WHAT THIS TASK INVOLVES
Leave out the pictures, then output the lines of the records below from the first through the one containing "(111, 437) none".

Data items
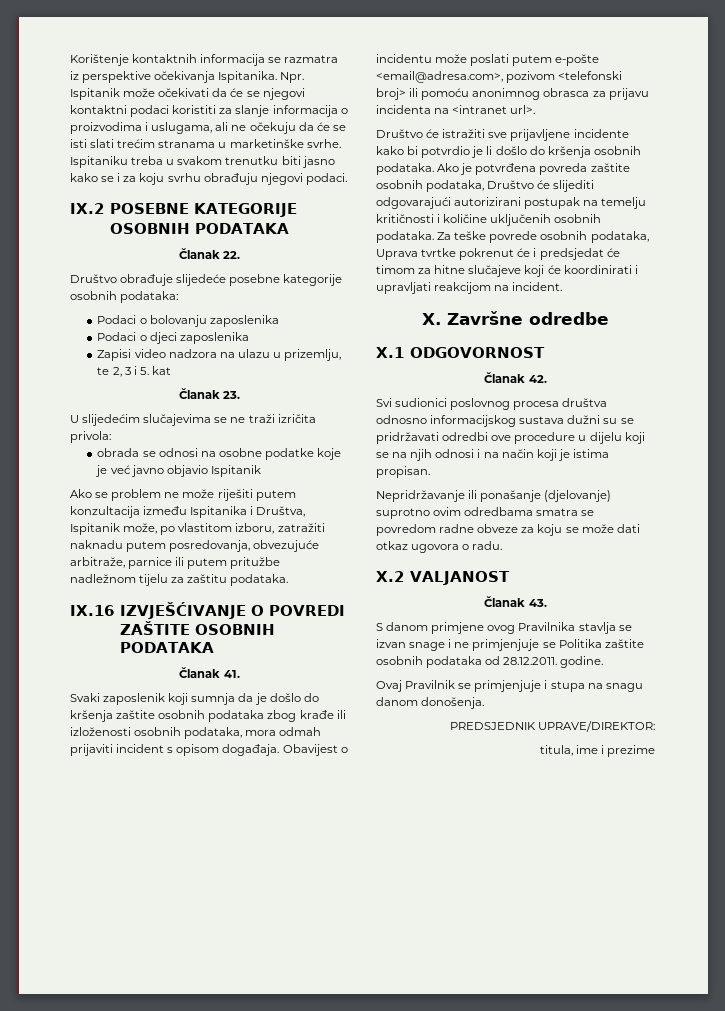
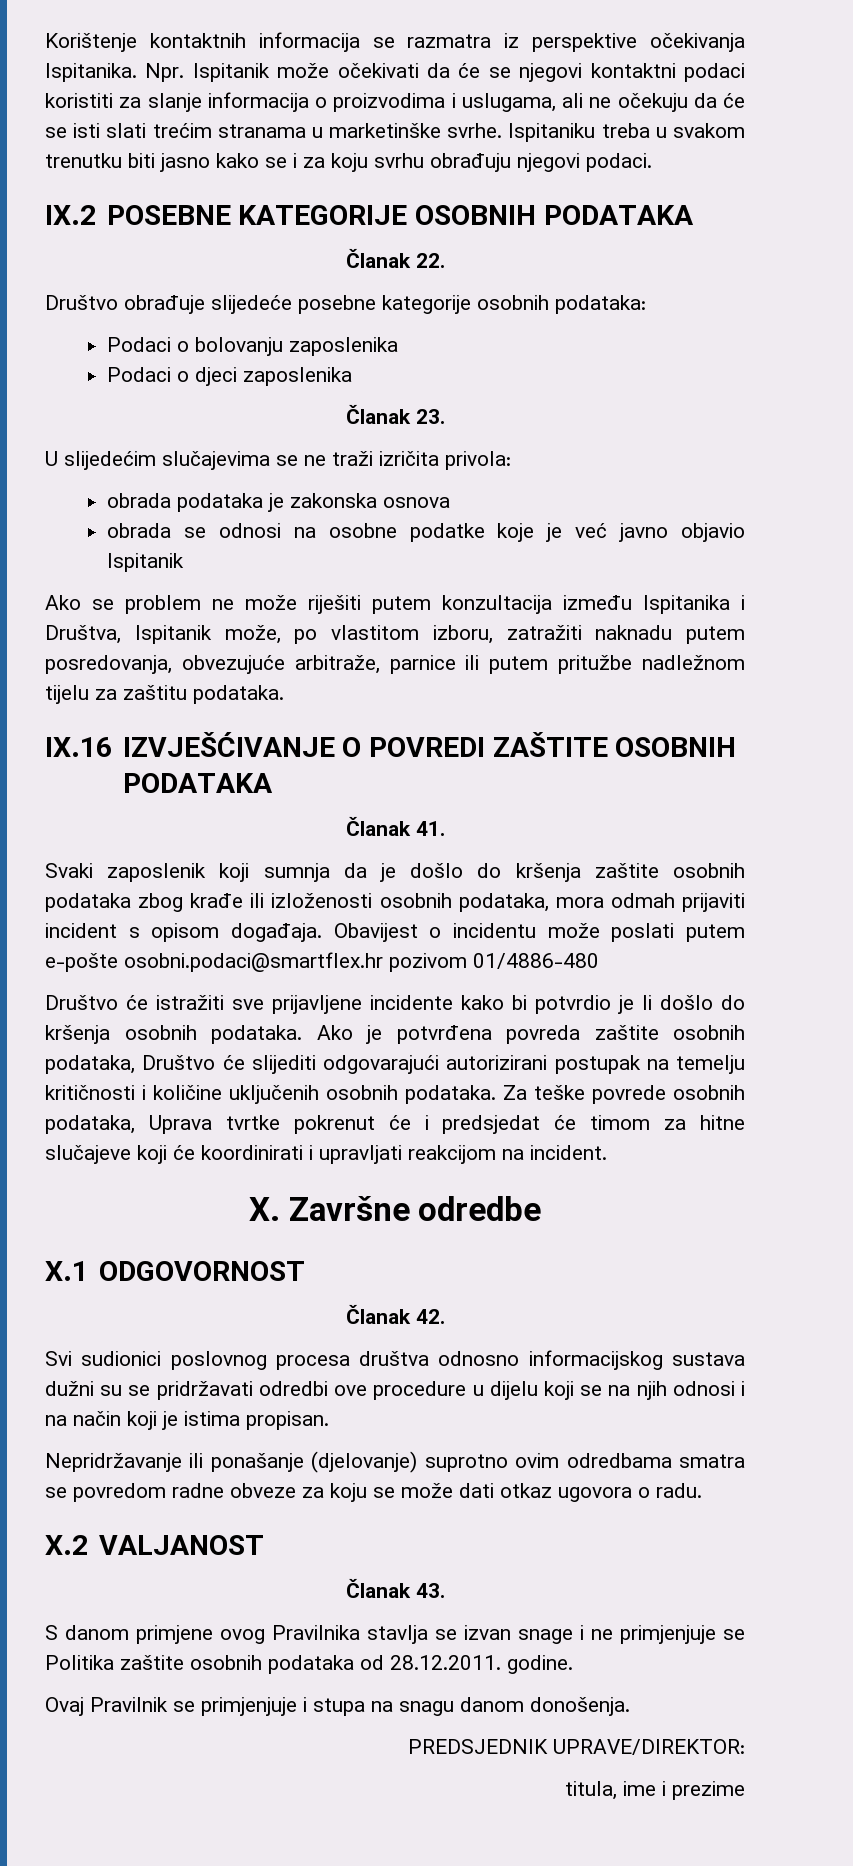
[97,349,342,361] [97,366,171,377] // Zapisi video nadzora na ulazu u prizemlju, te 2, 3 i 5. kat -> (353, 376) none
(111, 437) none -> [107,493,451,512] // obrada podataka je zakonska osnova
[376,71,623,83] [376,88,649,100] [376,105,536,114] <email@adresa.com>, pozivom <telefonski broj> ili pomoću anonimnog obrasca za prijavu incidenta na <intranet url>. -> [124,952,599,972] osobni.podaci@smartflex.hr pozivom 01/4886-480

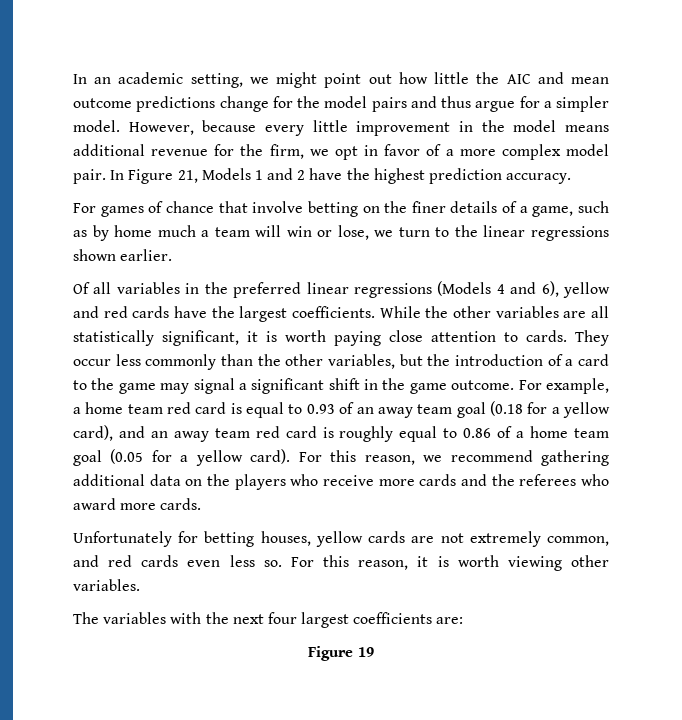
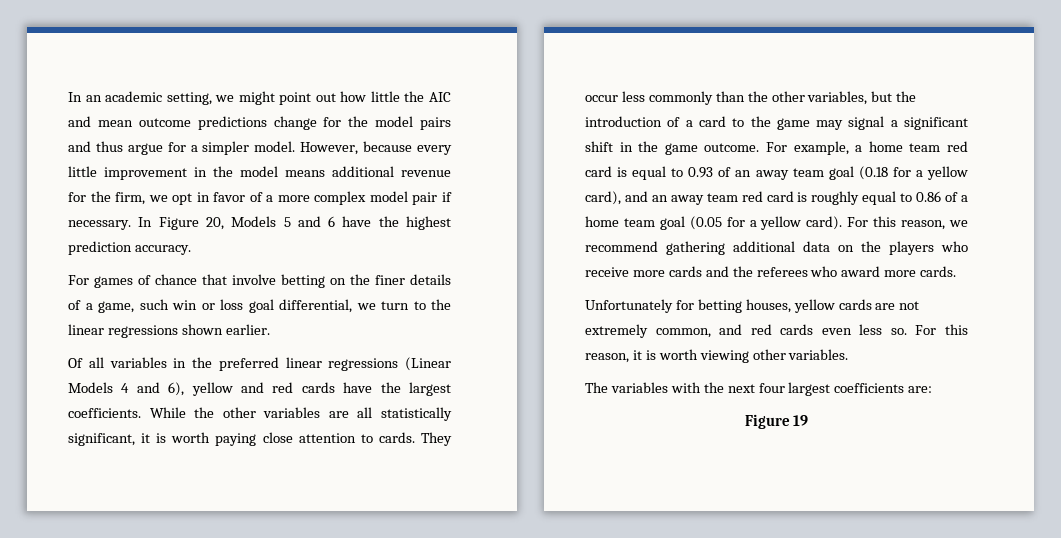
[73,168,306,184] pair. In Figure 21, Models 1 and 2 -> [412,192,453,205] [68,216,336,230] pair if necessary. In Figure 20, Models 5 and 6
[73,225,369,241] as by home much a team will win or lose, -> [172,299,352,313] win or loss goal differential,
[437,281,492,296] (Models -> [405,357,451,371] [68,382,113,393] (Linear Models

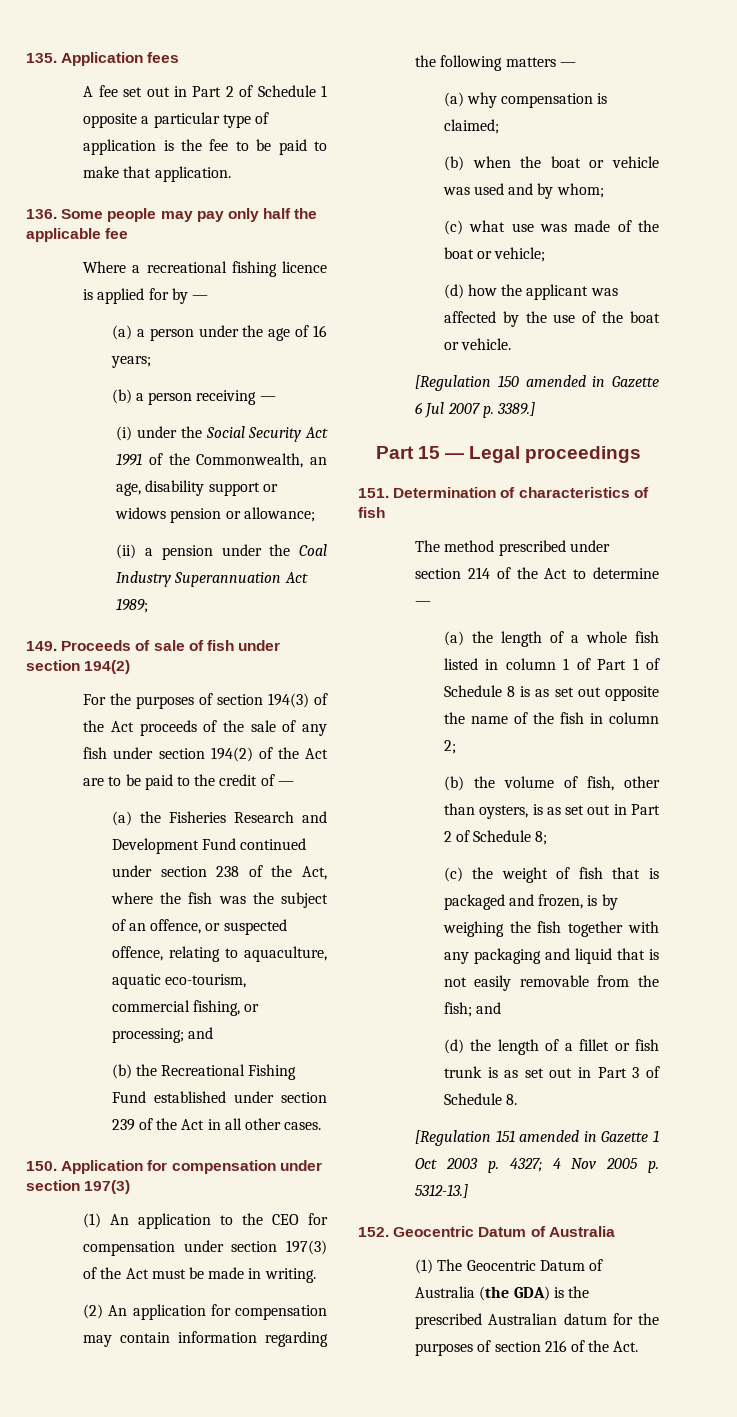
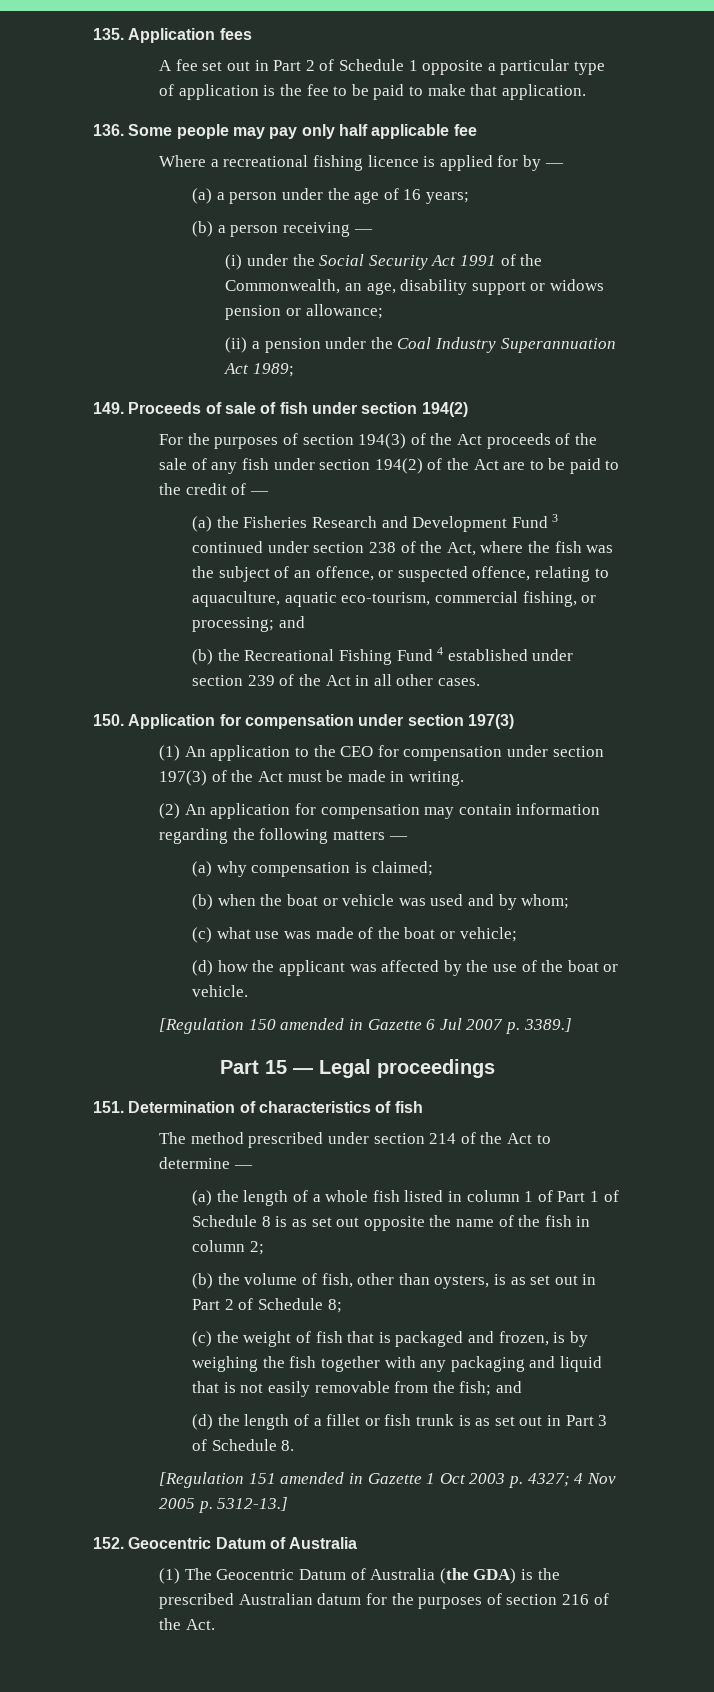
[294,208,318,219] the -> (368, 130) none
(237, 844) none -> [552,514,559,522] 3
(146, 1097) none -> [437,647,444,655] 4

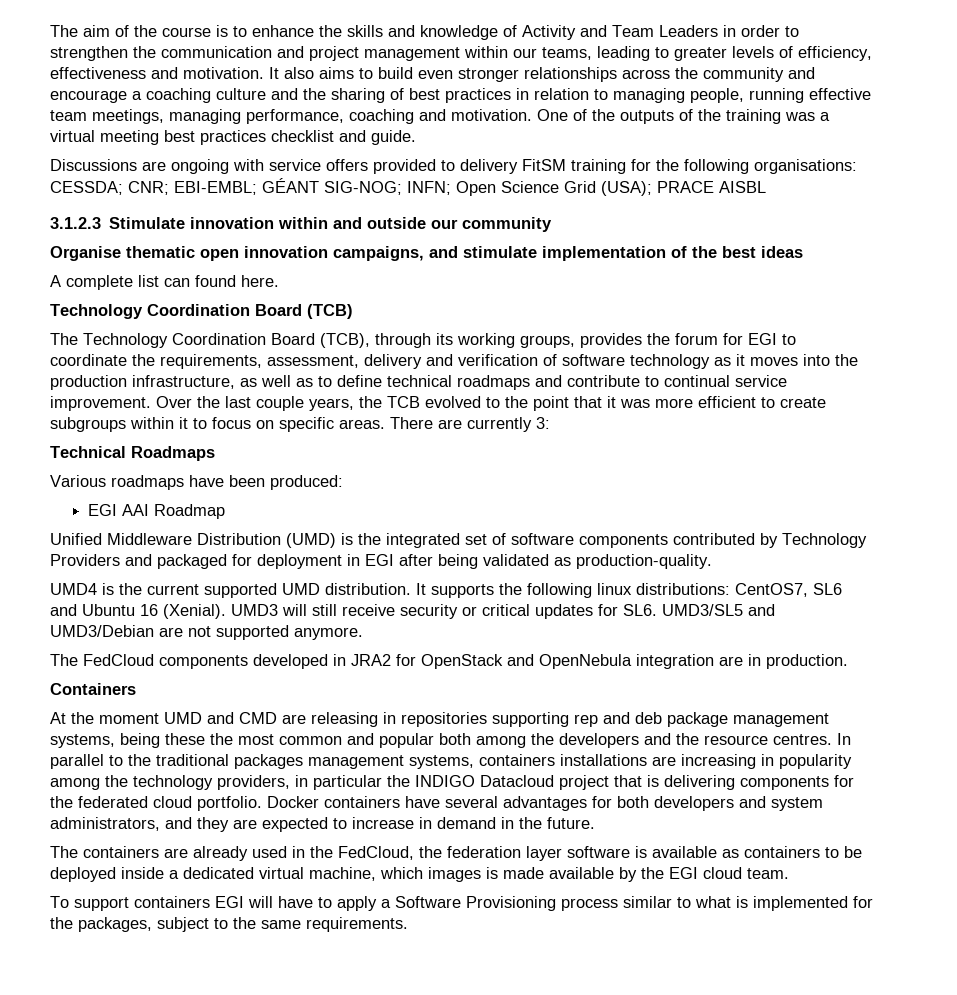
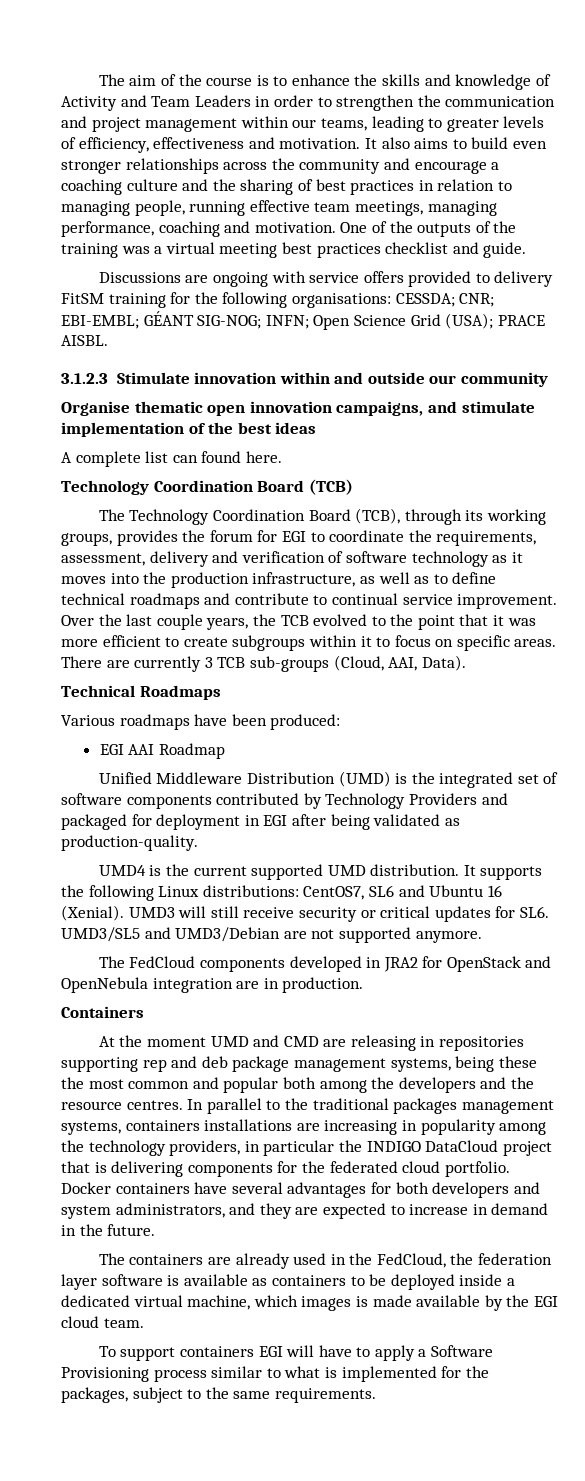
[719,181,766,193] AISBL -> [61,335,108,346] AISBL.
[536,417,550,429] 3: -> [204,655,466,672] 3 TCB sub-groups (Cloud, AAI, Data).
[597,583,632,595] linux -> [158,886,200,897] Linux
[480,775,554,787] Datacloud -> [425,1140,499,1152] DataCloud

ANSWER SECTION
[97,349,342,361] [97,366,171,377] // Zapisi video nadzora na ulazu u prizemlju, te 2, 3 i 5. kat -> (353, 376) none
(111, 437) none -> [107,493,451,512] // obrada podataka je zakonska osnova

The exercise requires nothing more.